As passeatas
que reúnem multidões em diversas capitais brasileiras há cerca de duas semanas
sinalizam para o fim de uma era na política brasileira: o protagonismo de
tradicionais partidos de esquerda, sobretudo o Partido dos Trabalhadores (PT) e
o Partido Comunista do Brasil (PC do B), na condução dos mais importantes
movimentos reivindicatórios no País. Principais atores desde o início da década
de 1980, quando o Brasil lutava para enterrar a Ditadura Militar, esses
partidos definham aos olhos da multidão de jovens que vai às ruas, finalmente,
lutar contra “tudo isso que está aí”.
A
perda do protagonismo da velha esquerda justifica-se, essencialmente, por duas
razões. A primeira delas é que, confortavelmente encastelados no poder, jamais
as lideranças desses partidos vão às ruas reforçar protestos contra o que quer
que seja. O que é até natural. A segunda razão é que uma profunda descrença nas
instituições políticas – sobretudo os partidos – marca a garotada que foi pro
asfalto.
O
aumento da tarifa de transportes em São Paulo foi o estopim, mas não é a causa
fundamental de tantas manifestações. O reajuste foi apenas o pretexto para que incontáveis
insatisfações difusas viessem à tona. Acompanhei com atenção a passeata
promovida pelos estudantes na segunda-feira, em Salvador, e fiz algumas
constatações.
A
primeira delas é que não existe uma reivindicação uniforme: o preço das
tarifas; a qualidade do transporte público; as intermináveis obras do metrô; os
precários serviços de saúde e educação; e a corrupção são apenas alguns dos
temas apresentados em centenas – talvez milhares – de cartazes.
Copa do Mundo
Talvez
a questão que sintetize a insatisfação da “Pátria de Chuteiras” sejam os gastos
suntuosos com a Copa do Mundo – sobretudo com a construção de estádios que,
após o mundial, serão meros “Elefantes Brancos” –, que se tornaram visíveis com
o início da Copa das Confederações. Sem serviços públicos de qualidade, os
brasileiros veem os cofres públicos drenados para atender os luxos
despropositados da indústria da bola, particularmente da toda-poderosa Fifa.
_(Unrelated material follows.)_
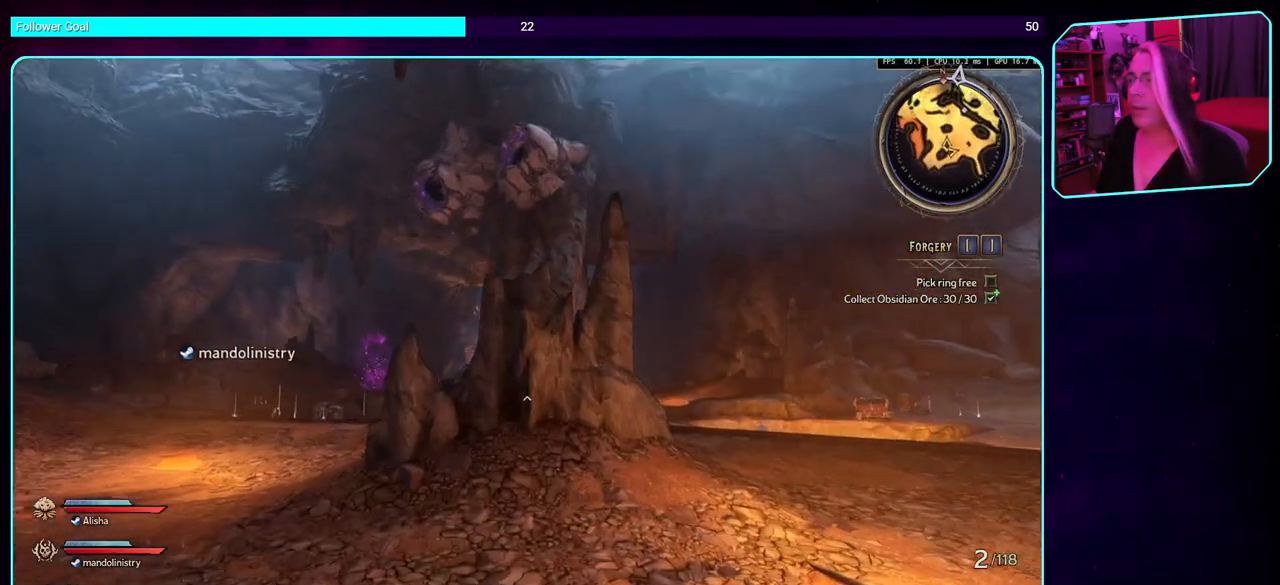
{"keys": [], "mouse": [], "events": [[466, "w", "up"]]}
A revolta é ainda maior porque todas as
promessas dos últimos anos mostraram-se, na verdade, mera balela: o alegado
legado não passou de propaganda mentirosa, sobretudo no caso de Salvador, cuja
população sofre com a trágica imobilidade urbana; os prometidos benefícios –
mais turismo, mais dinheiro circulando, mais emprego e mais inclusão social –
mostraram-se mera mistificação, mas que ainda vão render muitos discursos.
Ao
largo da Copa do Mundo, o Brasil segue um país violento, cuja juventude é
assassinada todos os dias; os trabalhadores penam no transporte público
precário; as desigualdades sociais seguem abissais. E isso apesar de todos os
inquestionáveis avanços observados nessa década de governos petistas, já que o
que havia antes era muito pior.
Feira de Santana
Na
Feira de Santana, uma manifestação foi marcada para a tarde de ontem. Em função
dos prazos de fechamento do jornal, não podemos retratá-la hoje. Mas sabe-se
que, para além do péssimo transporte público, a juventude tem inúmeros motivos
para se manifestar: a cidade não tem espaços dignos de lazer; o incentivo à
cultura é mínimo; oportunidades de trabalho e qualificação profissional são
sonhos distantes; e a classe política pouco ou nada representa os mais jovens.
A
violência, que só no último fim de semana tirou nove vidas na cidade, afeta
sobretudo a juventude residente na periferia. Políticas de prevenção ao uso de
drogas não existem, o que contribui para o recrutamento de jovens para o
sedutor mundo das drogas. Muitos tornam-se dependentes químicos e viram presas
fáceis para os assassinos em motocicletas.
É
muito positiva a mobilização dessa garotada brasileira. Em Salvador, alguns
cartazes sintetizavam bem o momento que vivemos: “Saímos do Facebook”. Outro
incitava a participação com criatividade: “Cidade muda não muda”. Parece que a
mobilização juvenil é o principal legado da Copa das Confederações 2013...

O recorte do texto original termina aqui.